▶ Try it
Print the records below verbatim.

+++ Extracted entries

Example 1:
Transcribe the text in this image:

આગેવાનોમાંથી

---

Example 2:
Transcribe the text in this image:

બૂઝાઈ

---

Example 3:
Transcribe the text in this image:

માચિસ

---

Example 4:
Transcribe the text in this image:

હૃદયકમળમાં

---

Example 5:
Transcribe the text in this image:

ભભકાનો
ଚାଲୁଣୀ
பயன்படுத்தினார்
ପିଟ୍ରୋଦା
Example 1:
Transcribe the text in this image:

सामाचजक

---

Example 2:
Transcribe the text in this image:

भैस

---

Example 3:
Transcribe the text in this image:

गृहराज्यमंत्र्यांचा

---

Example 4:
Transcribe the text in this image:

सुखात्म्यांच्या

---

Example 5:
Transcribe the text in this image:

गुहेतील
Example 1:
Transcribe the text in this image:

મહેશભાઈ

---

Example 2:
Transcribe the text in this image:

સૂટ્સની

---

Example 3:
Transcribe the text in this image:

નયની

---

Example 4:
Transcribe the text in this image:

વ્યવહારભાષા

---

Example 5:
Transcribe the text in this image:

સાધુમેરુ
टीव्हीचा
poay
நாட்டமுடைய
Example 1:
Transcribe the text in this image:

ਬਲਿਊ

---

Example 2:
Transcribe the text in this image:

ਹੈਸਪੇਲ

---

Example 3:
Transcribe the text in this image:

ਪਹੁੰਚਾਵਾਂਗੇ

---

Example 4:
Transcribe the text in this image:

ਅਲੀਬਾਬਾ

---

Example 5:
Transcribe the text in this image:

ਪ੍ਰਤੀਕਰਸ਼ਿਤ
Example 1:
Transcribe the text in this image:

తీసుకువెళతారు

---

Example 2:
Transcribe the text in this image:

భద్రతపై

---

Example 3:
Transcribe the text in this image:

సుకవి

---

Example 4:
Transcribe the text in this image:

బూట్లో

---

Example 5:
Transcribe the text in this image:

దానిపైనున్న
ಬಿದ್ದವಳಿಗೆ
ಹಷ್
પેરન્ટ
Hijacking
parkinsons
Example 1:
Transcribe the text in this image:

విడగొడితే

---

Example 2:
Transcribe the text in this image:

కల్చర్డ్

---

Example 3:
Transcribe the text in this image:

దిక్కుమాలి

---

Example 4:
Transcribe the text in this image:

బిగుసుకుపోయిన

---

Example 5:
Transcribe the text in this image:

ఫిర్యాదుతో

++++++

▶ Output of the exercise
Example 1:
Transcribe the text in this image:

આગેવાનોમાંથી

---

Example 2:
Transcribe the text in this image:

બૂઝાઈ

---

Example 3:
Transcribe the text in this image:

માચિસ

---

Example 4:
Transcribe the text in this image:

હૃદયકમળમાં

---

Example 5:
Transcribe the text in this image:

ભભકાનો
ଚାଲୁଣୀ
பயன்படுத்தினார்
ପିଟ୍ରୋଦା
Example 1:
Transcribe the text in this image:

सामाचजक

---

Example 2:
Transcribe the text in this image:

भैस

---

Example 3:
Transcribe the text in this image:

गृहराज्यमंत्र्यांचा

---

Example 4:
Transcribe the text in this image:

सुखात्म्यांच्या

---

Example 5:
Transcribe the text in this image:

गुहेतील
Example 1:
Transcribe the text in this image:

મહેશભાઈ

---

Example 2:
Transcribe the text in this image:

સૂટ્સની

---

Example 3:
Transcribe the text in this image:

નયની

---

Example 4:
Transcribe the text in this image:

વ્યવહારભાષા

---

Example 5:
Transcribe the text in this image:

સાધુમેરુ
टीव्हीचा
poay
நாட்டமுடைய
Example 1:
Transcribe the text in this image:

ਬਲਿਊ

---

Example 2:
Transcribe the text in this image:

ਹੈਸਪੇਲ

---

Example 3:
Transcribe the text in this image:

ਪਹੁੰਚਾਵਾਂਗੇ

---

Example 4:
Transcribe the text in this image:

ਅਲੀਬਾਬਾ

---

Example 5:
Transcribe the text in this image:

ਪ੍ਰਤੀਕਰਸ਼ਿਤ
Example 1:
Transcribe the text in this image:

తీసుకువెళతారు

---

Example 2:
Transcribe the text in this image:

భద్రతపై

---

Example 3:
Transcribe the text in this image:

సుకవి

---

Example 4:
Transcribe the text in this image:

బూట్లో

---

Example 5:
Transcribe the text in this image:

దానిపైనున్న
ಬಿದ್ದವಳಿಗೆ
ಹಷ್
પેરન્ટ
Hijacking
parkinsons
Example 1:
Transcribe the text in this image:

విడగొడితే

---

Example 2:
Transcribe the text in this image:

కల్చర్డ్

---

Example 3:
Transcribe the text in this image:

దిక్కుమాలి

---

Example 4:
Transcribe the text in this image:

బిగుసుకుపోయిన

---

Example 5:
Transcribe the text in this image:

ఫిర్యాదుతో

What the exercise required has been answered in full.